Text passage.
========
In effect, that shutout loss to the Flames, their first in regulation, signaled the beginning of the end for the Canadiens. Following their 5-0-2 start to the season, nothing has gone consistently right for them, including the coaching change from Claude Julien to Ducharme. Under Julien, the Canadiens were 9-5-4. Under Ducharme, they’re 11-11-5. Similar to with the latter’s players, little he says these days holds any weight.
Yes, the Canadiens as a whole have been fairly up front about their inadequacies after every loss, taking accountability for their lack of in-game action. Still, it doesn’t really mean anything if they follow up every subsequent victory with another failure to show up altogether.
In the Canadiens’ defense, it would be hard for anyone to put together a complete 60 minutes day in, day out under the circumstances in which they now find themselves as a result of their impromptu hiatus due to NHL COVID-19 protocol. When the Canadiens first returned after nine full days away from action, they impressively shut out he Oilers 4-0 in a complete performance, but they also faced a condensed scheduled of 25 games in 44 days.
Short of blood doping between periods, there is no realistic way to sustain that level of play over the course of the remainder of the schedule. It’s not going to happen. Really, what fans are witnessing now is the inevitable outcome that was always going to take place, regardless of whether or not the Habs had been able to stay as dominant as they were to start the season. Once COVID-19 for all intents and purposes hit their locker room, they were always going to stagger to the finish line.
========
Task instructions. Transcribe the part of the Canadiens text above that begins at the words "Yes, the Canadiens" and stops after the words "in 44 days.".
========
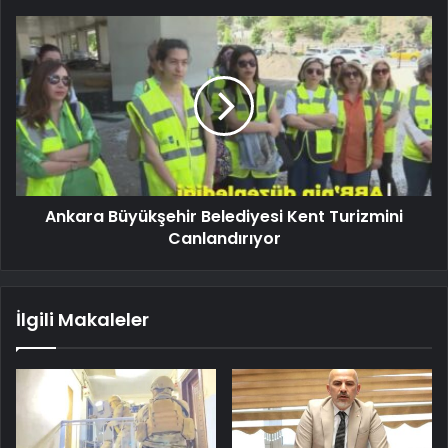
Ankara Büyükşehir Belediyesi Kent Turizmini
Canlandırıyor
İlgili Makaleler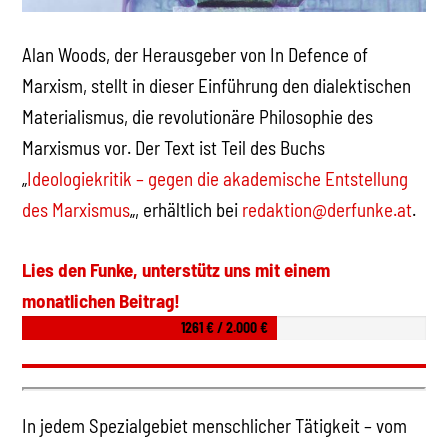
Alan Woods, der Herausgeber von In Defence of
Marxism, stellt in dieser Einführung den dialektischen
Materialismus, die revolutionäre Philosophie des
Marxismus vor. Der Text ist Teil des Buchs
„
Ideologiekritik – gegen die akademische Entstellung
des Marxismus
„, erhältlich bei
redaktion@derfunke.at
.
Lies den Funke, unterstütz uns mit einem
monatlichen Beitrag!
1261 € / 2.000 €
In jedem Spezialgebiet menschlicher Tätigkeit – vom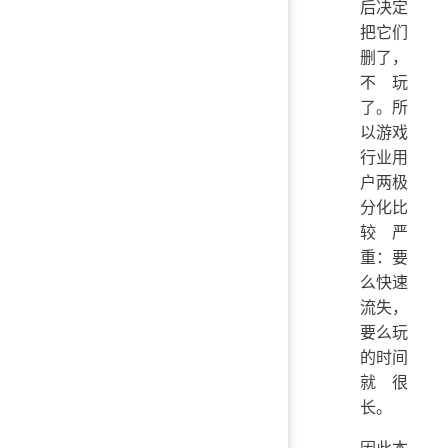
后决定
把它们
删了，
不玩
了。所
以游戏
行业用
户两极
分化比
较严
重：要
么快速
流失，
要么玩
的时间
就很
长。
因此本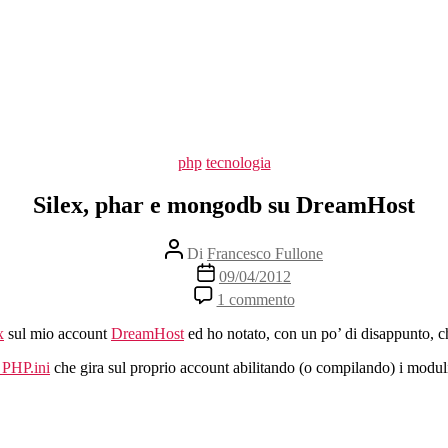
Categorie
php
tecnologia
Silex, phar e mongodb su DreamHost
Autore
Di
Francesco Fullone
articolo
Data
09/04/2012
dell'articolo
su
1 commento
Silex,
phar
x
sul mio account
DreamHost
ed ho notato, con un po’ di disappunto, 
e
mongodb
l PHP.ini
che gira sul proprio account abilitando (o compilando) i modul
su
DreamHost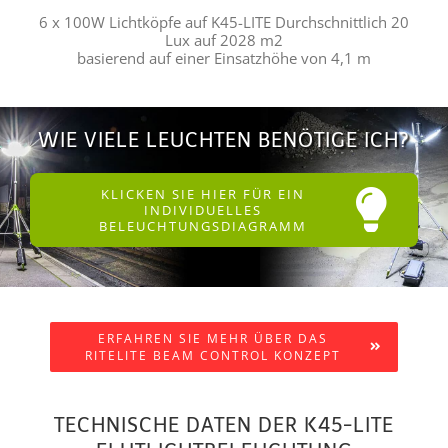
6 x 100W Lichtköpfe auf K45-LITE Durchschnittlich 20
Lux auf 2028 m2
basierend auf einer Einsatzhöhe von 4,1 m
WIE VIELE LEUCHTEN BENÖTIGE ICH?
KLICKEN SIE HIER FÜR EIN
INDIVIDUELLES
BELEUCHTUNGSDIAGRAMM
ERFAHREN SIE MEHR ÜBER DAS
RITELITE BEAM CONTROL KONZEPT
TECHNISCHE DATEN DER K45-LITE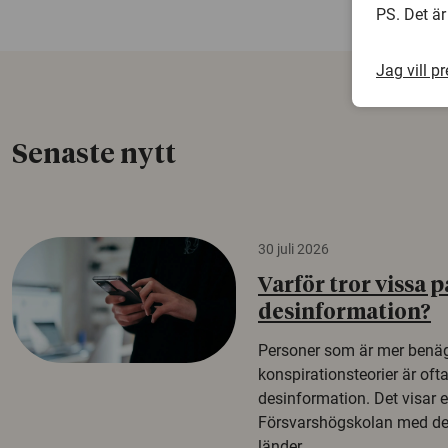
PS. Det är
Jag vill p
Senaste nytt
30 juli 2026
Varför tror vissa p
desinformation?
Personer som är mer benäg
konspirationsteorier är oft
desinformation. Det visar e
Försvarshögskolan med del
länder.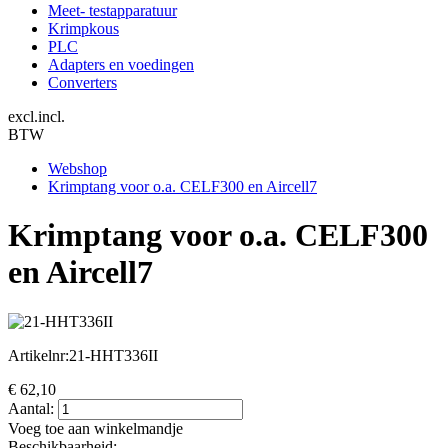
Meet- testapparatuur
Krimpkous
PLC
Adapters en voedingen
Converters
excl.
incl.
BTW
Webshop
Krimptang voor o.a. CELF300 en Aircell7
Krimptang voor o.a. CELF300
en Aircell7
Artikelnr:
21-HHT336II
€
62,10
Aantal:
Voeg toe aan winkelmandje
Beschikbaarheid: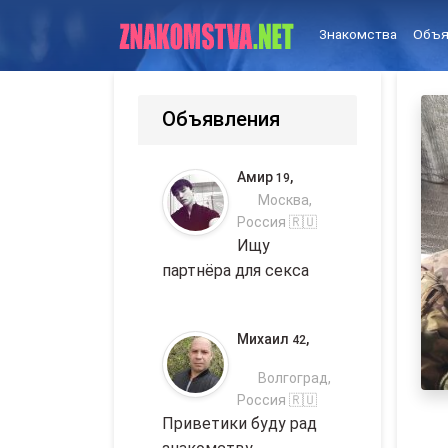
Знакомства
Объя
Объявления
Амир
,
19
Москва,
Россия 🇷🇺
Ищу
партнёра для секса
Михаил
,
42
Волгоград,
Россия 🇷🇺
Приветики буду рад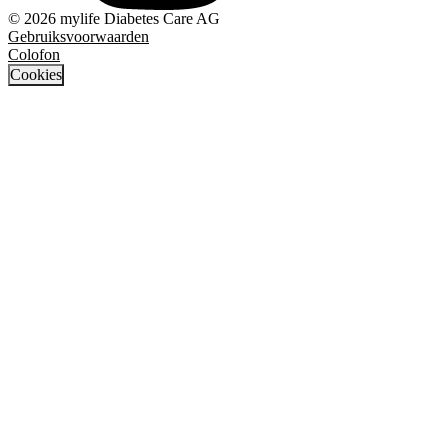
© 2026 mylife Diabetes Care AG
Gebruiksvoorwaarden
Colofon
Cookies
========
Your solution.
Yes, the Canadiens as a whole have been fairly up front about their inadequacies after every loss, taking accountability for their lack of in-game action. Still, it doesn’t really mean anything if they follow up every subsequent victory with another failure to show up altogether.
In the Canadiens’ defense, it would be hard for anyone to put together a complete 60 minutes day in, day out under the circumstances in which they now find themselves as a result of their impromptu hiatus due to NHL COVID-19 protocol. When the Canadiens first returned after nine full days away from action, they impressively shut out he Oilers 4-0 in a complete performance, but they also faced a condensed scheduled of 25 games in 44 days.